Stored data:
<<<<
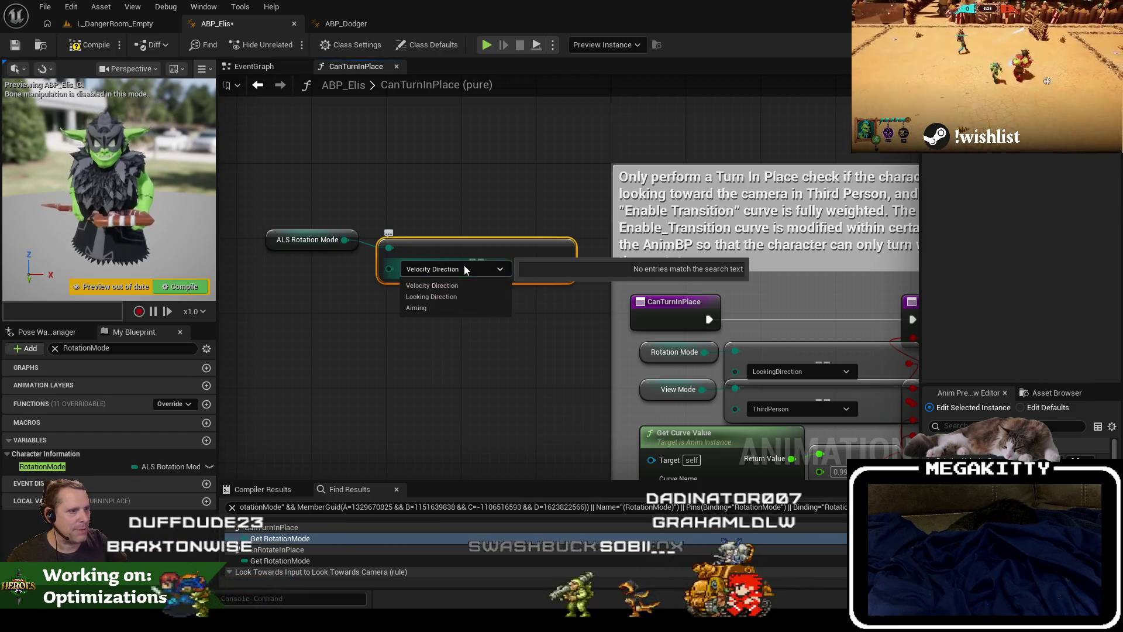
{"action": "left_click", "coordinate": [441, 301]}
{"action": "mouse_move", "coordinate": [423, 248]}
{"action": "left_mouse_down"}
{"action": "mouse_move", "coordinate": [418, 234]}
{"action": "mouse_move", "coordinate": [373, 250]}
{"action": "left_mouse_up"}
>>>>
◆ Problem requirements: Pictures stay out of the copy; please restate every record above exactly.

◆ Answer:
{"action": "left_click", "coordinate": [441, 301]}
{"action": "mouse_move", "coordinate": [423, 248]}
{"action": "left_mouse_down"}
{"action": "mouse_move", "coordinate": [418, 234]}
{"action": "mouse_move", "coordinate": [373, 250]}
{"action": "left_mouse_up"}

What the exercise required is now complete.